Records supplied below:

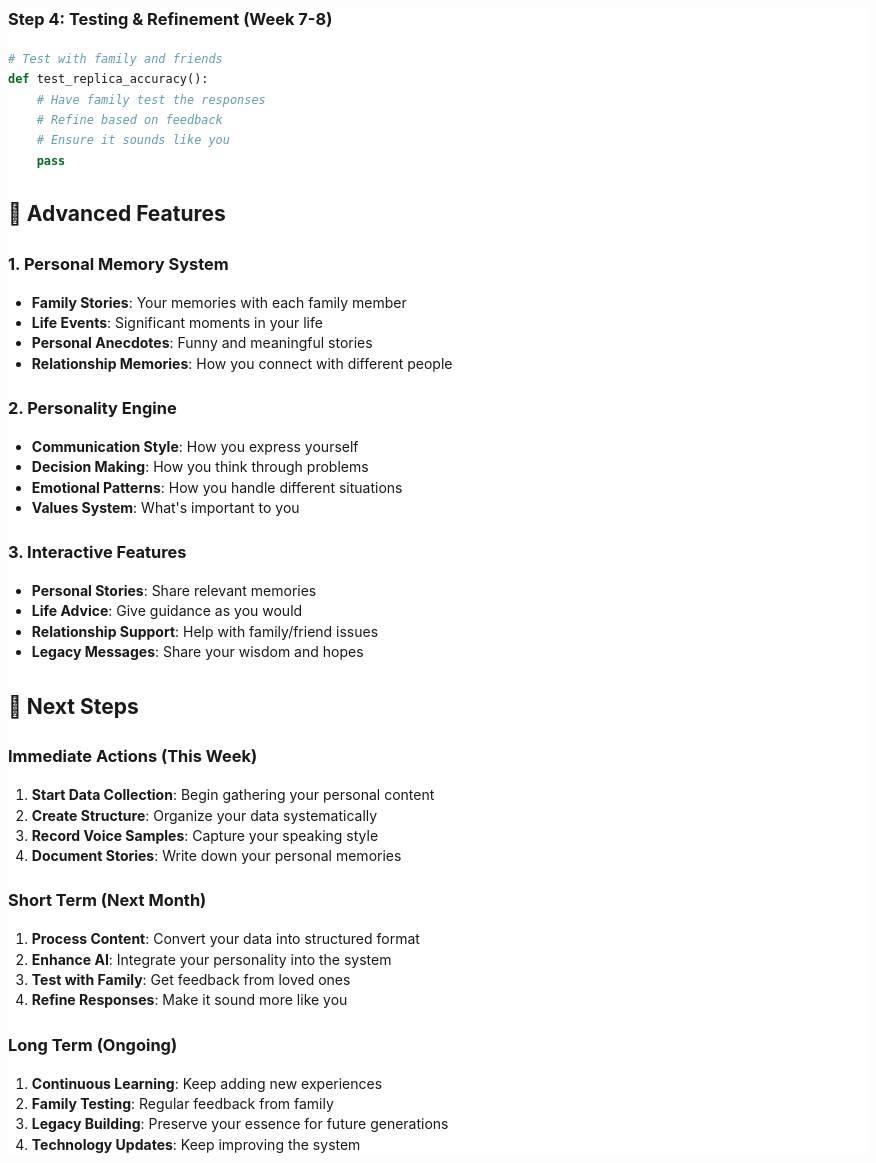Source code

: ### **Step 4: Testing & Refinement (Week 7-8)**
```python
# Test with family and friends
def test_replica_accuracy():
    # Have family test the responses
    # Refine based on feedback
    # Ensure it sounds like you
    pass
```

## 🎉 **Advanced Features**

### **1. Personal Memory System**
- **Family Stories**: Your memories with each family member
- **Life Events**: Significant moments in your life
- **Personal Anecdotes**: Funny and meaningful stories
- **Relationship Memories**: How you connect with different people

### **2. Personality Engine**
- **Communication Style**: How you express yourself
- **Decision Making**: How you think through problems
- **Emotional Patterns**: How you handle different situations
- **Values System**: What's important to you

### **3. Interactive Features**
- **Personal Stories**: Share relevant memories
- **Life Advice**: Give guidance as you would
- **Relationship Support**: Help with family/friend issues
- **Legacy Messages**: Share your wisdom and hopes

## 🚀 **Next Steps**

### **Immediate Actions (This Week)**
1. **Start Data Collection**: Begin gathering your personal content
2. **Create Structure**: Organize your data systematically
3. **Record Voice Samples**: Capture your speaking style
4. **Document Stories**: Write down your personal memories

### **Short Term (Next Month)**
1. **Process Content**: Convert your data into structured format
2. **Enhance AI**: Integrate your personality into the system
3. **Test with Family**: Get feedback from loved ones
4. **Refine Responses**: Make it sound more like you

### **Long Term (Ongoing)**
1. **Continuous Learning**: Keep adding new experiences
2. **Family Testing**: Regular feedback from family
3. **Legacy Building**: Preserve your essence for future generations
4. **Technology Updates**: Keep improving the system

End of Records supplied.

▶ _Prompt_
Write the listing out exactly, word for word, but omit the pictures.

▶ _Answer space_
Source code

: ### **Step 4: Testing & Refinement (Week 7-8)**
```python
# Test with family and friends
def test_replica_accuracy():
    # Have family test the responses
    # Refine based on feedback
    # Ensure it sounds like you
    pass
```

## 🎉 **Advanced Features**

### **1. Personal Memory System**
- **Family Stories**: Your memories with each family member
- **Life Events**: Significant moments in your life
- **Personal Anecdotes**: Funny and meaningful stories
- **Relationship Memories**: How you connect with different people

### **2. Personality Engine**
- **Communication Style**: How you express yourself
- **Decision Making**: How you think through problems
- **Emotional Patterns**: How you handle different situations
- **Values System**: What's important to you

### **3. Interactive Features**
- **Personal Stories**: Share relevant memories
- **Life Advice**: Give guidance as you would
- **Relationship Support**: Help with family/friend issues
- **Legacy Messages**: Share your wisdom and hopes

## 🚀 **Next Steps**

### **Immediate Actions (This Week)**
1. **Start Data Collection**: Begin gathering your personal content
2. **Create Structure**: Organize your data systematically
3. **Record Voice Samples**: Capture your speaking style
4. **Document Stories**: Write down your personal memories

### **Short Term (Next Month)**
1. **Process Content**: Convert your data into structured format
2. **Enhance AI**: Integrate your personality into the system
3. **Test with Family**: Get feedback from loved ones
4. **Refine Responses**: Make it sound more like you

### **Long Term (Ongoing)**
1. **Continuous Learning**: Keep adding new experiences
2. **Family Testing**: Regular feedback from family
3. **Legacy Building**: Preserve your essence for future generations
4. **Technology Updates**: Keep improving the system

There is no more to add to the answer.